Menurut Rere, dengan regulasi disentralkan ke pemerintah pusat akan menimbulkan masalah karena pemerintah pusat tak tahu daya dukung dan daya tampung masing-masing pemerintah daerah.

“Harusnya Pemda. Karena Pemda lebih tahu. Tentu kalau ditarik ke pusat tidak akan tahu karakter daerah. Kemungkinan terjadi kongkalikong semakin besar. Kalau begitu otonomi daerah semakin hilang,” katanya.

Rere menilai, Omnibus Law akan semakin membawa Indonesia menuju pembangunan yang tidak sama sekali mengarah ke perlindungan kawasan hidup masyarakat.

“Mestinya yang harus dihitung kesejahteraan bukan hanya ekonomi tapi juga lingkungan.

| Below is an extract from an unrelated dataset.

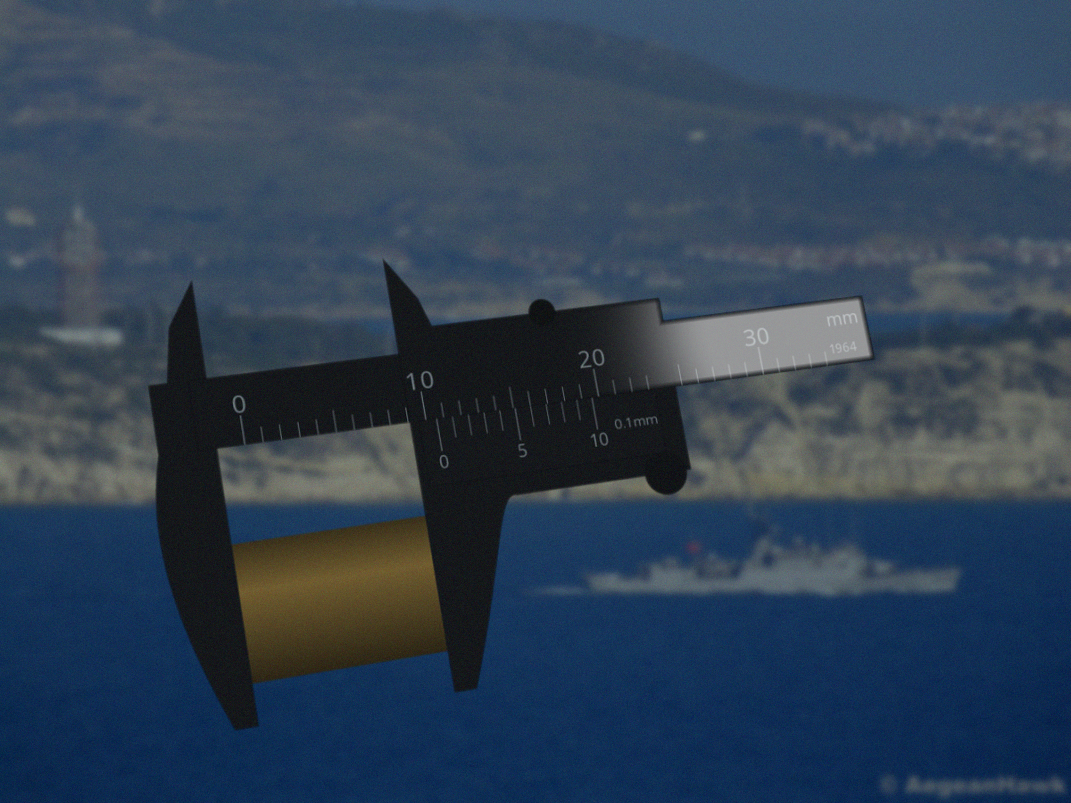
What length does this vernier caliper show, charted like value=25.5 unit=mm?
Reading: value=10.6 unit=mm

Bagaimana bisa membangun ekologi ekonomi kalau airnya tidak bisa diminum karena tercemar,” katanya.

Kajian Walhi tentang Bahaya Omnibus Law:

1.Liberalisasi perizinan tanpa prasyarat ekologi lingkungan. Tidak ada prasyaratnya sosial, ekonomi, dan amdal.

2. Hilangnya izin lingkungan. Padahal prasyarat perusahaan harus menjalani tata kelola yang baik. Dengan tidak adanya izin lingkungan tidak ada komitmen.

3. Melalui Omnibus Law, investor boleh ajukan rencana tata ruang dan wilayah (RTRW) selama pemda tidak mengajukan. Akhirnya akan saling mendahului antara investor dengan pemda.

4. Hilangnya prasyarat 30 persen kawasan hutan di setiap Provinsi. Ada potensi seluruh kawasan hutan di buka untuk investasi karena tidak ada lagi untuk mempertahankan 30 persen kawasan hutan.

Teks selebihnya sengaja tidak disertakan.